Cari stopped moving; she was almost holding her breath. She couldn’t think of anything as she stared into the black hole of the gun that meant death. She couldn’t move with the gun pointed at her. Kibo wasn’t close enough to knock the gun from the professor’s hands. Ex was even farther away, already halfway up the stairs, where he had tried to get to Ran. Ran was watching from above with apathy. Cari lost all hope.
“Don’t you dare touch her!” Axie screamed. She threw herself against the professor as hard as she could, knocking him down to the bottom of the stairs. Cari dashed aside, where Kibo grabbed her and began yanking her up to the safety of the open sky. The two friends turned away, both crying silently as the sounds of a horrific struggle sounded below them.
Man and experiment screamed and shouted. There was no way to distinguish one cry from another. At least four gunshots joined the chorus of pain. Then everything was silent. It took everyone a moment to get the courage to open their eyes and uncover their faces. They didn’t want to see. They didn’t want to, but they had to.
What they saw was Axie looking down at the professor, her eyes full of something that looked like sadness. The gun was propped upright, held tightly in her one hand. She was using it to hold herself up. Her legs were bloody and useless, lying at an angle that legs should not be able to lie in. Her torso was ridden with bullet holes, but she was the one left alive. The professor lay beneath her, a hole in the middle of his forehead.
When she felt their eyes on her, she looked up at them. She smiled, and for a moment they could actually imagine her face. Clean of the blood, clean of the wounds; just Axie’s smiling face telling them a joke to lighten up the mood. “Don’t worry,” she whispered in a voice that none of them could hear. “I’m okay. Go get your freedom and justice for all.”
Slowly, her eyes closed and her head drooped. Her hand let go of its hold on the gun, finger by finger slipping off. Rifle and girl fell to the floor, gently landing next to the professor’s body.
The only sound following that was Cari’s sobs.
Gently, Ex pulled Cari further up the stairs, fighting the tears as best he could. “Come on, we have to get out of here. Everyone will be out here any minute. We have to get out of here.” Finally, Cari gave in and let Ex pull her along, followed by a quiet Kibo. Ran stepped aside, staring at the two bodies below him. His eyes were blank of emotion, so they could only guess what he was thinking.

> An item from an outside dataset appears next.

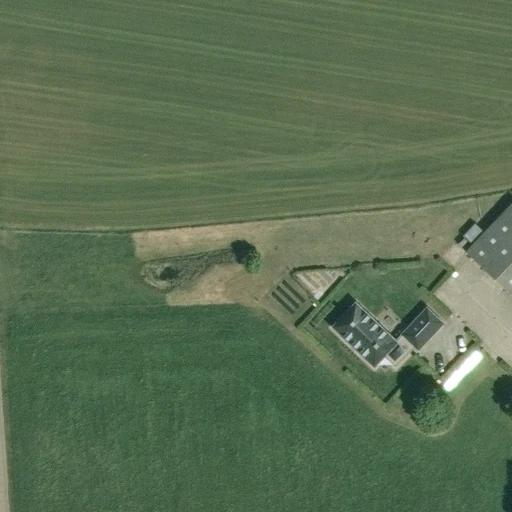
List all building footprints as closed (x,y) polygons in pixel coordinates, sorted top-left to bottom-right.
[(511,297),(511,204),(466,253),(511,297)] [(237,287),(393,271),(390,243),(431,239),(433,261),(441,260),(436,209),(267,226),(270,254),(234,257),(237,287)] [(425,343),(462,379),(472,370),(476,374),(509,340),(488,318),(491,315),(479,303),(441,341),(434,334),(425,343)] [(443,325),(426,309),(402,335),(402,336),(396,343),(395,342),(394,342),(357,307),(358,307),(355,305),(353,307),(354,307),(335,327),(333,329),(335,331),(335,330),(351,346),(352,347),(352,346),(356,349),(355,350),(356,351),(356,350),(372,365),(372,366),(374,368),(376,366),(376,365),(384,356),(395,367),(414,347),(418,351),(443,325)] [(511,350),(507,347),(489,370),(505,382),(511,372),(511,350)]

As the three experiments walked across the barren ground, lit by moonlight, their tears watered the ground. Cari was leaning against the two boys, her face in her hands. “She died…f-for me,” she cried. “She didn’t have to g-get in the way. S-she could have saved herself. I w-wouldn’t have minded dying.” She pulled her fists away from her eyes, watching the cracked dirt underneath their feet. “W-when I thought I was going to die, I-I didn’t have any hope for myself. B-but then Axie stepped in and she saved me. S-she-” But she couldn’t speak anymore.
“I know,” Ex whispered quietly, rubbing Cari’s back comfortingly. “I know.”
Kibo looked up to the night sky, the beauty of it almost lost on him after the bloody affair. As he stared up at the almost full moon, he cracked the most miniscule of smiles. “But we’re all alive. That’s what she died for, huh? We’re free.”
“Yeah,” murmured Ex, looking up too. “We are.”